Inter Mailand gibt in dieser Saison viele Rätsel auf. Ohne Mourinho hat der Champions-League-Gewinner der vergangenen Saison seine Konstanz verloren.

„Wir sind müde und erschöpft“, klagte Inter-Trainer Leonardo am Samstag nach dem glücklichen 1:0-Sieg gegen Cagliari Calcio. Als die Journalisten danach bei ihm Angst vor der wieder erstarkten Mannschaft des FC Bayern diagnostizieren wollten, griff der sonst eher leise Brasilianer auf die Rhetorik seines Vorvorgängers José Mourinho zurück: „Die Bayern werden zittern, wenn sie die Namen meiner Spieler hören.“ So richtig an seine eigenen Worte glauben dürfte Leonardo allerdings nicht.

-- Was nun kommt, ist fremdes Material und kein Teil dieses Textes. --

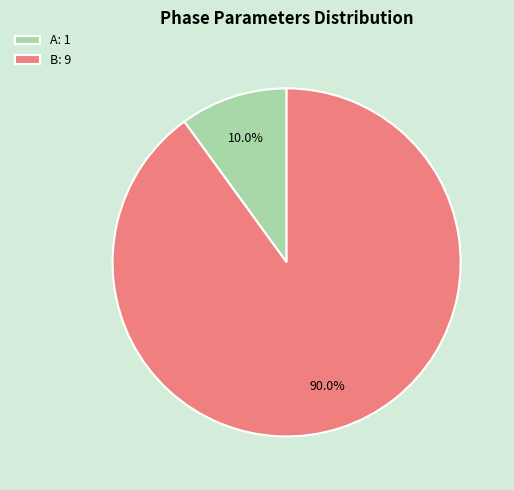

To the nearest percent, what percentage of the pie is A?

10%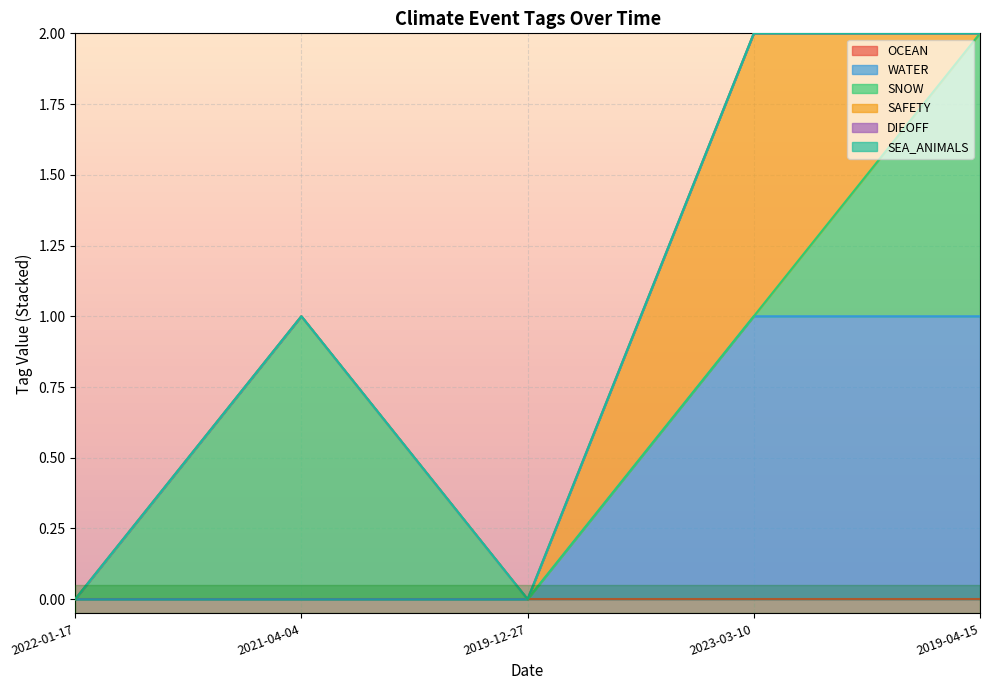

Reading right to left, extract all data points from this chart.

OCEAN: 0	0	0	0	0
WATER: 1	1	0	0	0
SNOW: 1	0	0	1	0
SAFETY: 0	1	0	0	0
DIEOFF: 0	0	0	0	0
SEA_ANIMALS: 0	0	0	0	0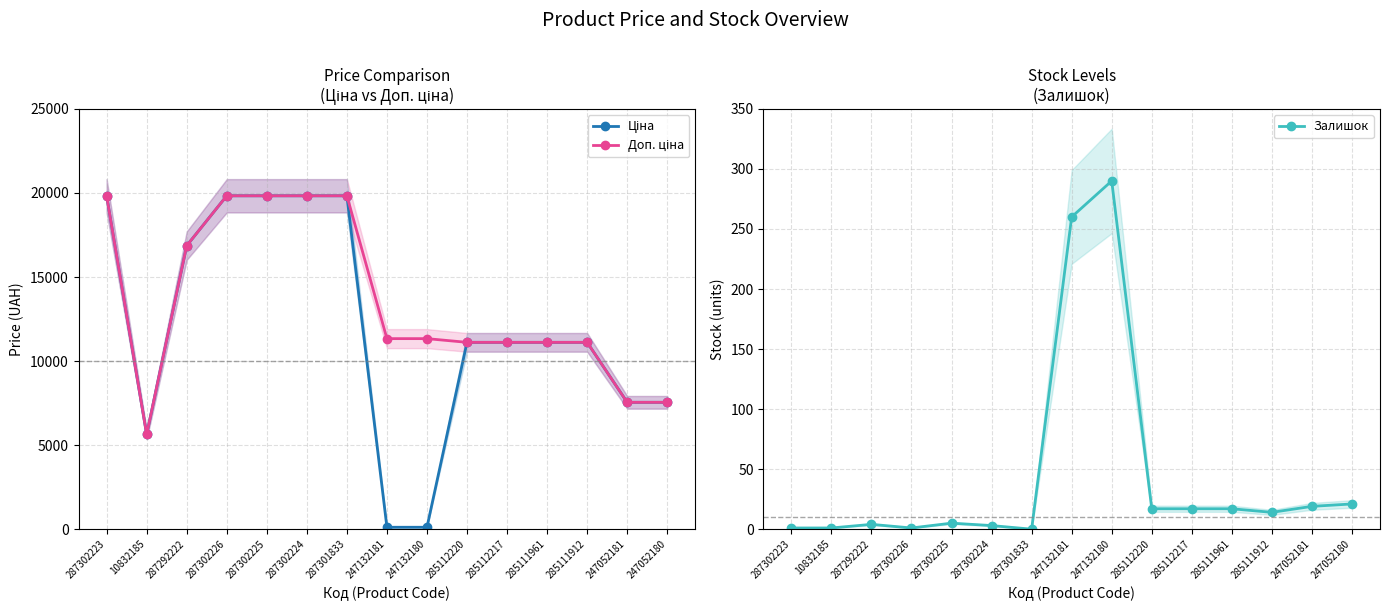

List the series in order of their peak value, lowest first.

Залишок, Ціна, Доп. ціна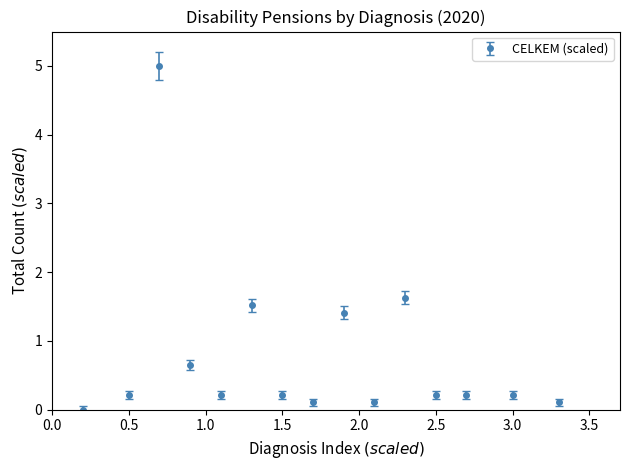

What is the value of the 2nd point from the left?

0.2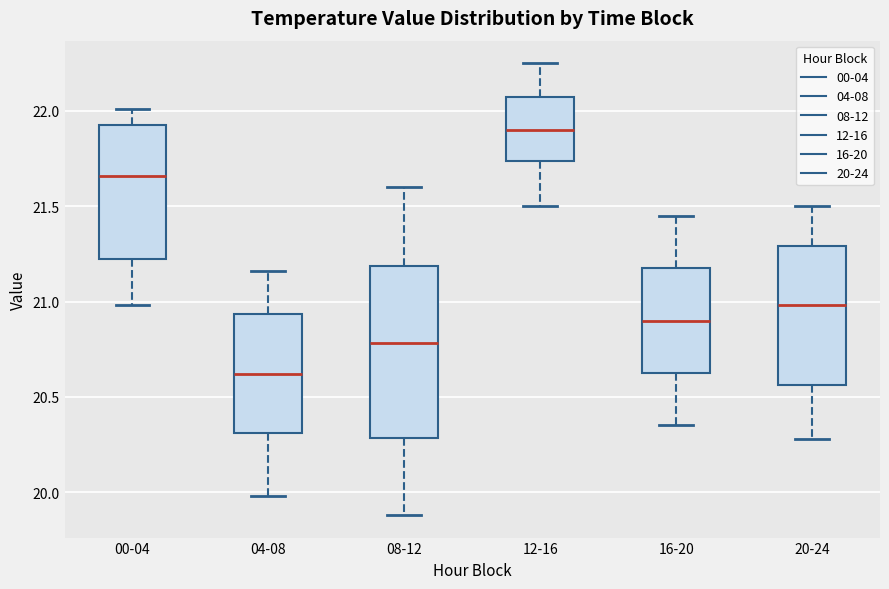

Which box is the tallest, from its lower edge to its upper edge?

08-12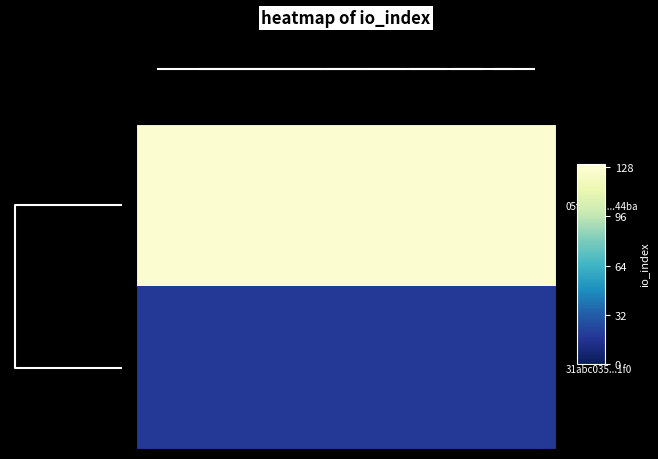

At how many categories does at least one series exceed 123?

10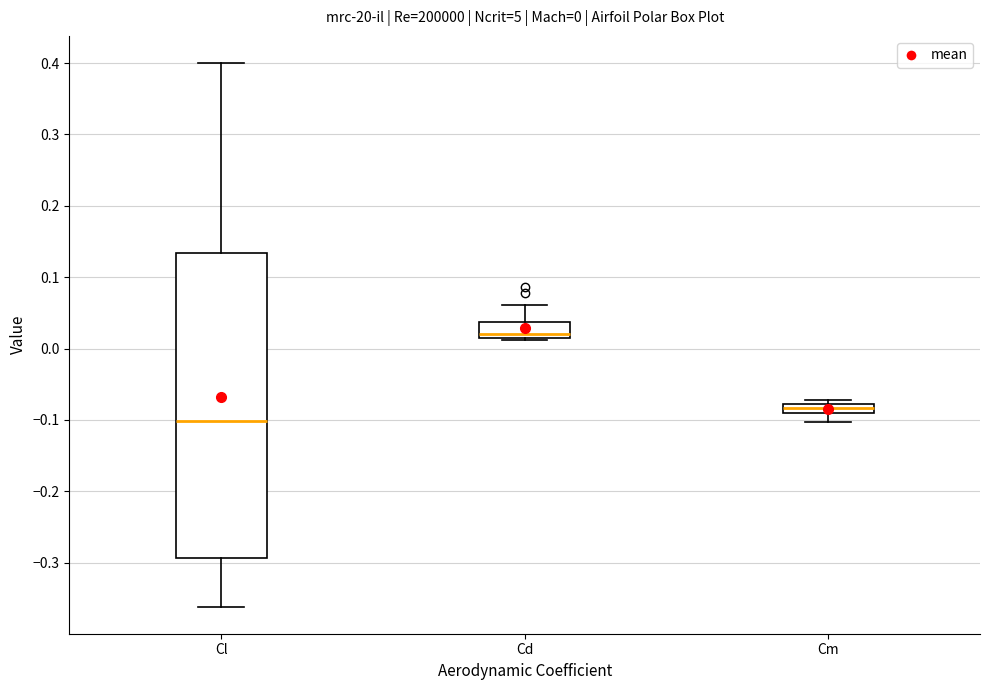

Which box's median line is the lowest?

Cl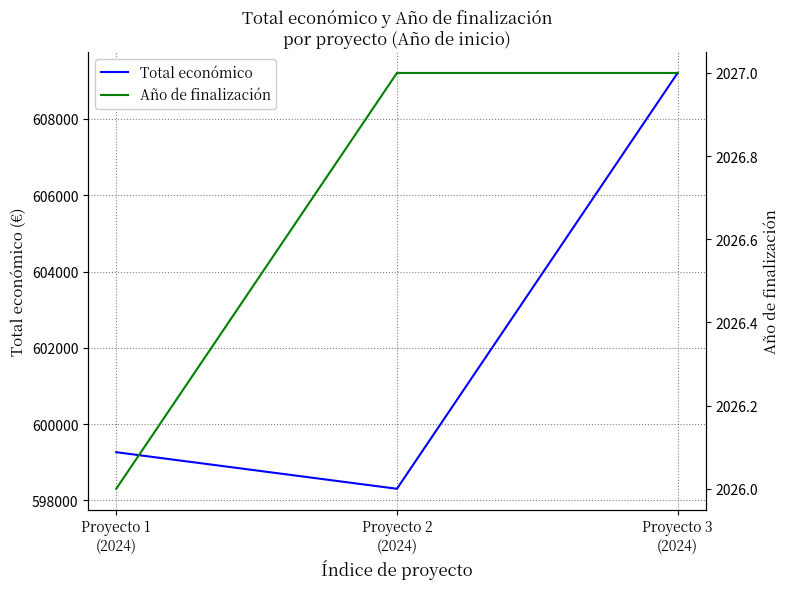

Does the chart have visible grid lines?

Yes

Zwar sind bis auf zwei Verletzte, Torjäger Diego Milito und Abwehr-Routinier Walter Samuel, all jene Profis dabei, die beim 2:0-Sieg über die Münchner im Champions-League-Finale in der Inter-Elf gestanden hatten. Trotzdem ist das Team vor dem heutigen Achtelfinal-Hinspiel nicht wiederzuerkennen. Mit dem Abschied Mourinhos ist alle Selbstsicherheit verflogen. Mittelfeldmagier Wesley Sneijder tauchte nach dem verlorenen WM-Finale in ein tiefes Erschöpfungstal ab. Milito kehrte gedemütigt, weil kaum von Nationaltrainer Diego Maradona eingesetzt, aus Südafrika zurück.

Der Spanier Rafael Benitez, der das Erbe Mourinhos antreten sollte, ließ alle Bilder des Portugiesen entfernen – doch seine Spieler vergaßen auch die eingeprägten Mechanismen und wirkten psychisch wieder so anfällig wie vor vier Jahren. Einen Tag vor Heiligabend wurde Benitez durch Leonardo ersetzt. Prompt kehrte brasilianische Leichtigkeit ein. „Er hat uns die Freude am Spiel zurückgegeben“, jubilierte Samuel Eto’o. Mit einem „4:2-Fantasie“ getauften System fegte Inter nun über die Gegner hinweg. „Sie tragen das Spiel über die gesamte Breite des Feldes vor. Sie rochieren. Sie kombinieren“, schrieb die „Gazzetta dello Sport“ begeistert. Höhepunkt dieser Phase war das 5:3 gegen Vizemeister AS Rom Anfang Februar.

Als Leonardo fortan angesichts vieler Gegentore die Defensive optimieren wollte, ging dieser Schwung verloren. Inter spielte so träge wie oft zu Benitez’ Zeiten. Mit Leonardo ist zwar das Erfolgsmoment zu Inter zurückgekehrt, den Spielern ist dennoch oft eine grundlegende Verunsicherung anzumerken. Momentan wissen die Mailänder vor Betreten des Spielfeldes selbst nicht, ob sie sich in wenigen Minuten in einen Spielrausch hineinsteigern oder nur behäbig über den Rasen schleichen werden.